Please turn in a gzip-compressed tarball of your assignment; the filename should be cs226-assignment-number-name.tar.gz with number replaced by the number of this assignment (see above) and name replaced by the first part of the email address you used to register on Piazza. (For example, Peter would use cs226-assignment-3-phf.tar.gz for his submission of Assignment 3.) The tarball should contain no derived files whatsoever (i.e. no .class files, no .html files, etc.), but should allow building all derived files. Include a README file that briefly explains what your programs do and contains any other notes you want us to check out before grading; your answers to written problems should be in this file as well. Finally, make sure to include your name and email address in every file you turn in (well, in every file for which it makes sense to do so anyway)!

Grading

For reference, here is a short explanation of the grading criteria; some of the criteria don't apply to all problems, and not all of the criteria are used on all assignments.

Packaging refers to the proper organization of the stuff you hand in, following both the guidelines for Deliverables above as well as the general submission instructions for assignments.

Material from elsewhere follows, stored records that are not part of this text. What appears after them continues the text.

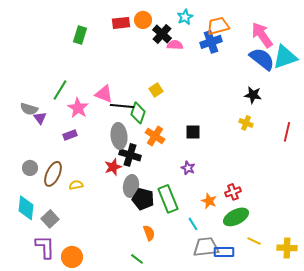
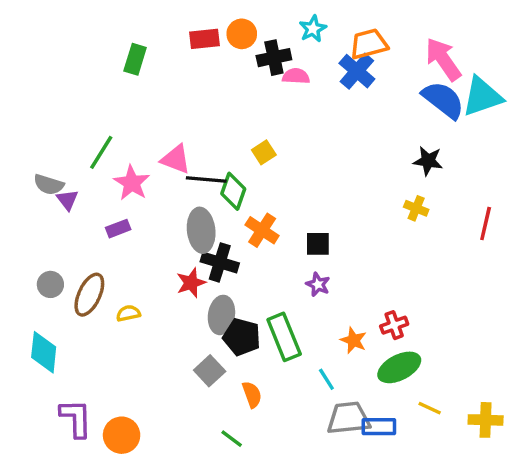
black cross: (162, 34) -> (274, 58), turned 36
blue cross: (211, 42) -> (357, 71), turned -30
black square: (193, 132) -> (318, 244), moved
gray square: (50, 219) -> (210, 371), moved

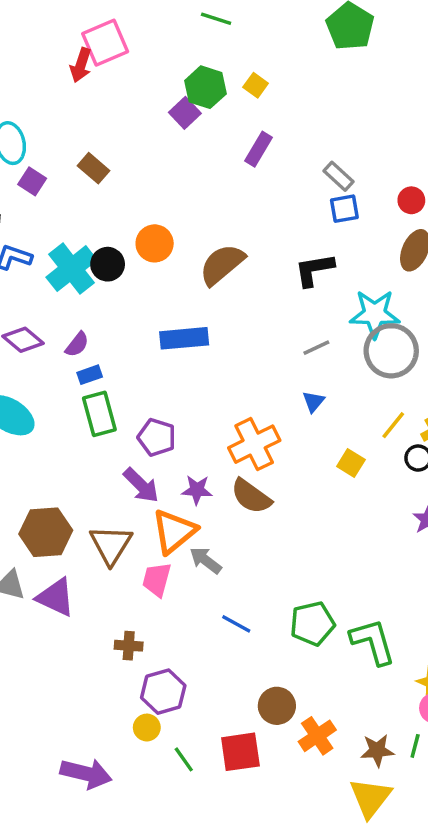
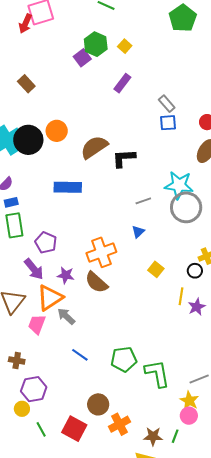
black circle: (108, 264) -> (28, 140), size x1.5
black L-shape: (314, 270) -> (124, 158), moved
yellow line: (393, 425) -> (181, 296), moved, turned -36
red square: (240, 752) -> (74, 429), turned 30

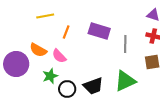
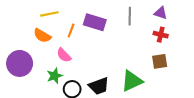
purple rectangle: (99, 31) -> (95, 22), moved
gray line: (125, 44) -> (130, 16), moved
orange semicircle: (38, 50) -> (42, 36), moved

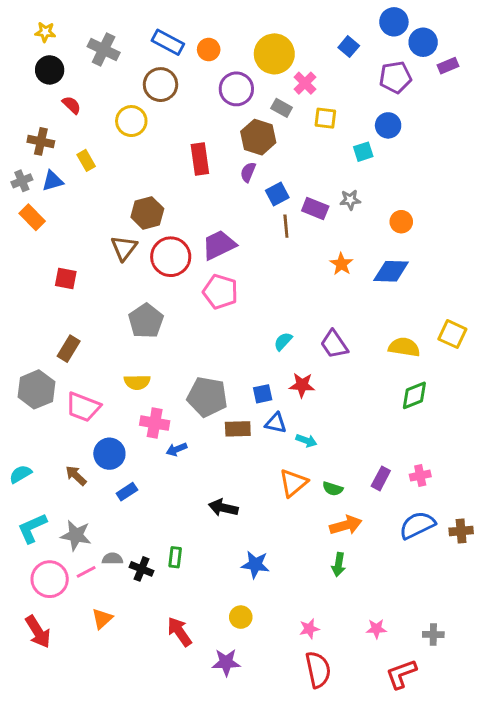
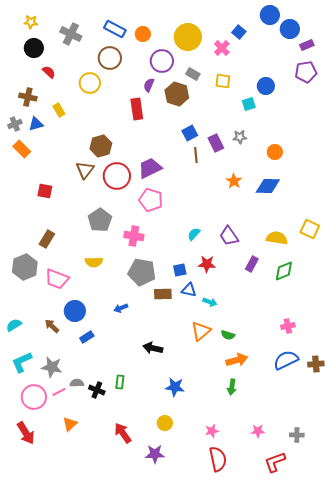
purple pentagon: (395, 77) -> (306, 72), moved
pink cross: (305, 83) -> (222, 48), moved
purple semicircle: (248, 172) -> (149, 85), moved
purple rectangle: (315, 209) -> (216, 143), turned 42
pink cross: (155, 423) -> (134, 236), moved
purple rectangle: (381, 478) -> (252, 264), moved

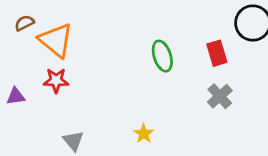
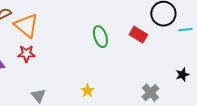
red rectangle: (217, 53) -> (138, 35), turned -42
gray cross: (220, 96) -> (150, 93), moved

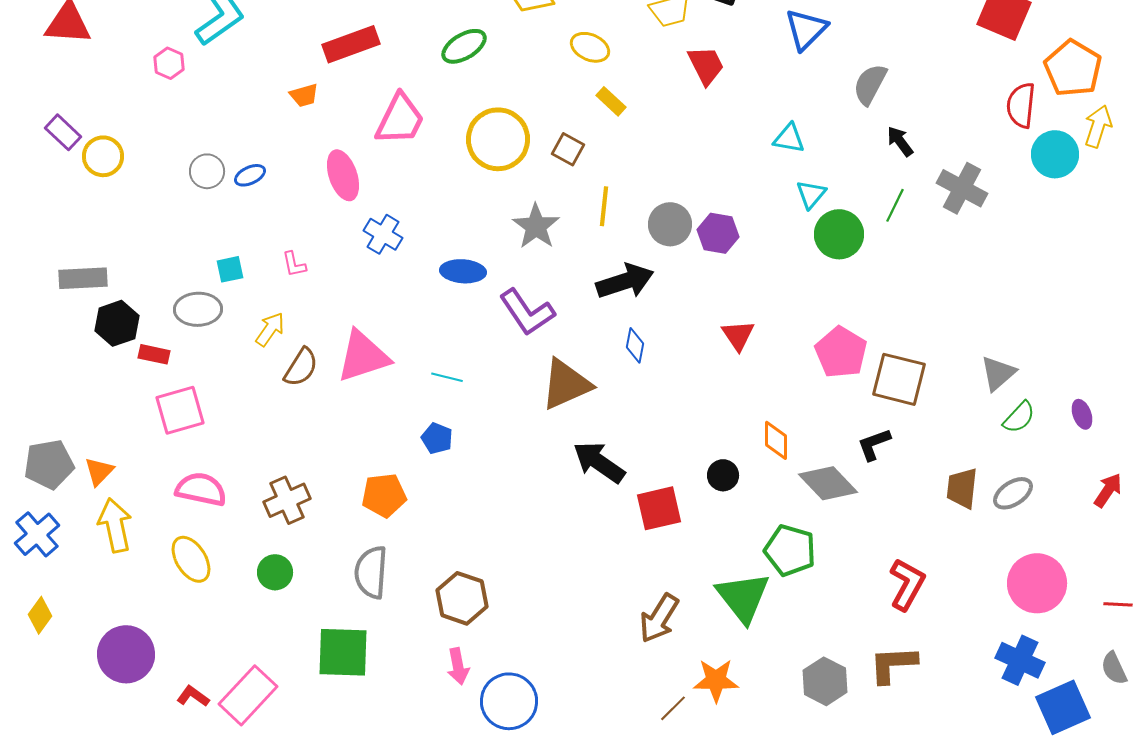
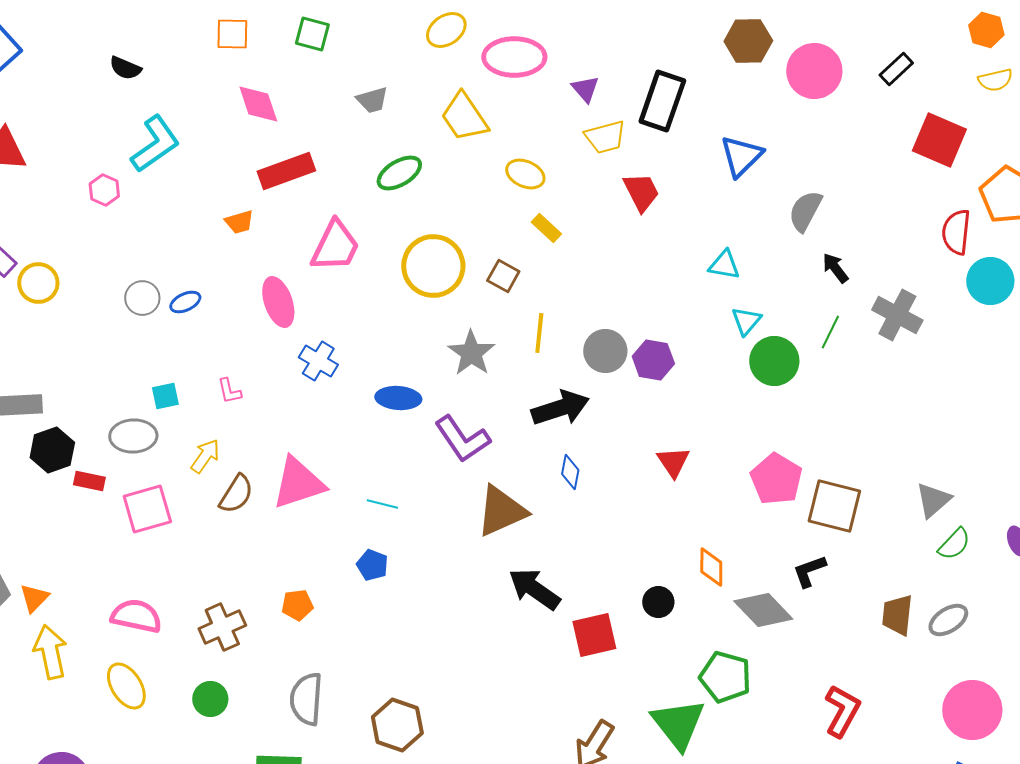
pink square: (180, 410) -> (147, 509), moved
orange pentagon: (384, 495) -> (297, 605), moved, size x0.7

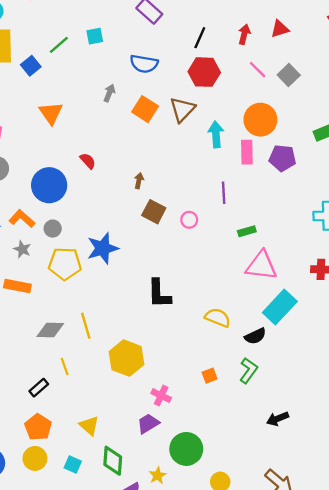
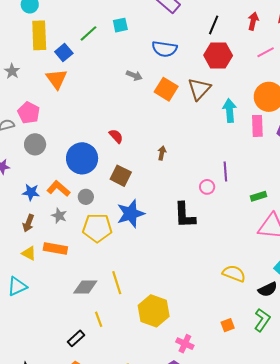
pink line: (258, 70) -> (266, 52), turned -72
gray arrow: (109, 93) -> (134, 75), turned 91
orange triangle: (51, 113) -> (57, 79), moved
purple line: (224, 193) -> (225, 171), moved
brown square: (154, 212) -> (121, 176), moved
black L-shape: (159, 294) -> (185, 215), moved

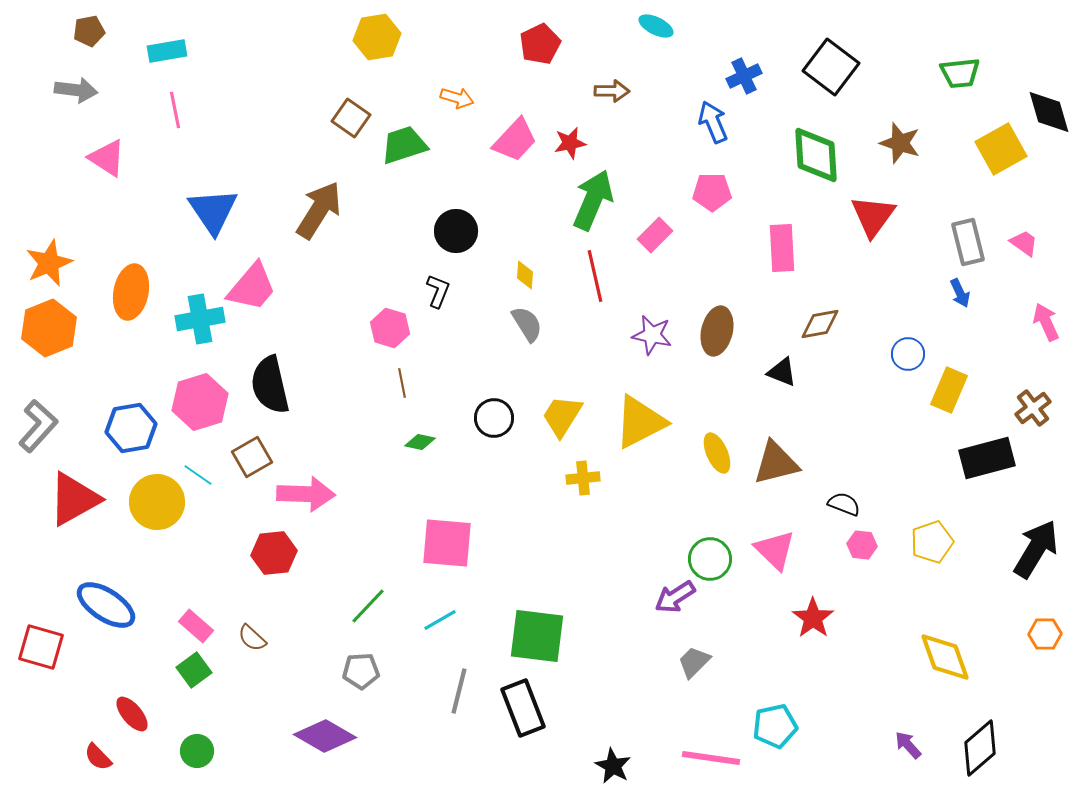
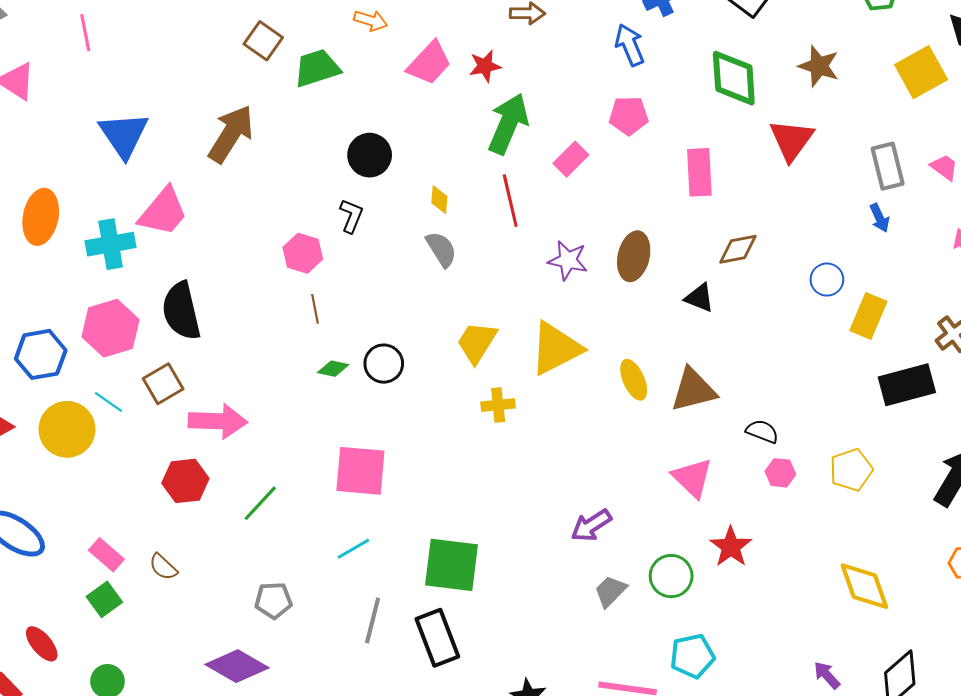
black circle: (494, 418) -> (384, 364), moved
green circle: (710, 559) -> (671, 576), moved
green line: (368, 606) -> (260, 503), moved

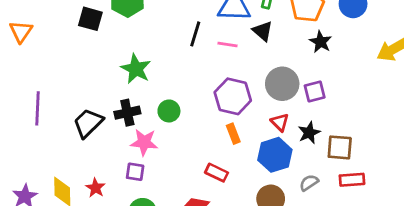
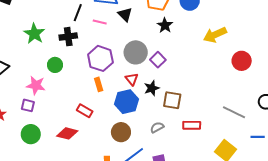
purple square: (315, 92) -> (158, 60), turned -35
black cross: (127, 113) -> (68, 37), moved
red rectangle: (352, 180) -> (192, 125), moved
gray semicircle: (309, 183) -> (157, 127), moved

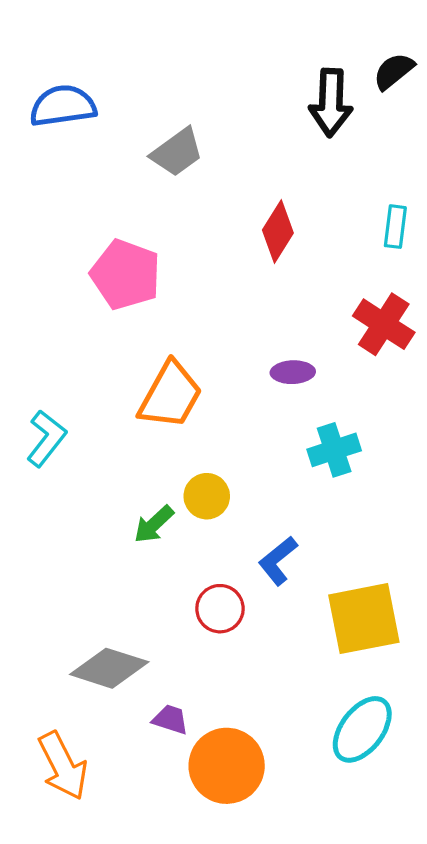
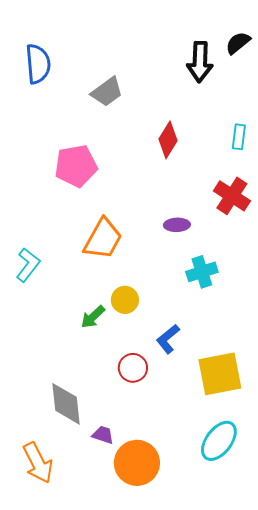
blue semicircle: (63, 106) -> (38, 64), turned 93
pink pentagon: (126, 275) -> (76, 166), turned -30
gray diamond: (109, 668) -> (66, 404), turned 66

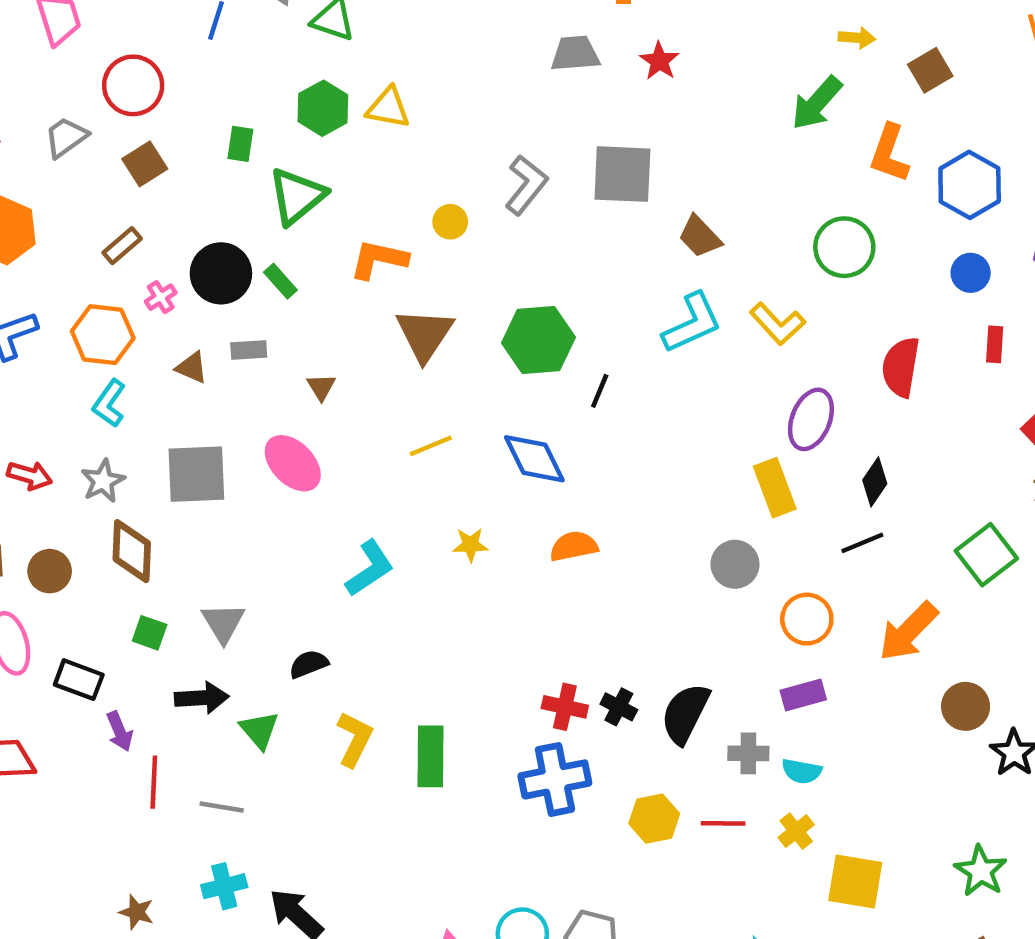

Style refers to Java programming style, including things like consistent indentation, appropriate identifier names, useful comments, suitable javadoc documentation, etc. Many aspects of this are enforced automatically by Checkstyle when run with the configuration file available on Piazza. Style also includes proper modularization of your code (into interfaces, classes, methods, using public, protected, and private appropriately, etc.). Simple, clean, readable code is what you should be aiming for.

Testing refers to proper unit tests for all of the data structure classes you developed for this assignment, using the JUnit 4 framework as introduced in lecture. Make sure you test all (implied) axioms that you can think of and all exception conditions that are relevant.

Performance refers to how fast/with how little memory your program can produce the required results compared to other submissions.

Functionality refers to your programs being able to do what they should according to the specification given above; if the specification is ambiguous and you had to make a certain choice, defend that choice in your README file.

If your programs cannot be built you will get no points whatsoever. If your programs cannot be built without warnings using javac -Xlint:all we will take off 10% (except if you document a very good reason; no, you cannot use the @SuppressWarnings annotation either). If your programs fail miserably even once, i.e. terminate with an exception of any kind, we will take off 10% (however we'll also take those 10% off if you're trying to be "excessively smart" by wrapping your whole program into a universal try-catch).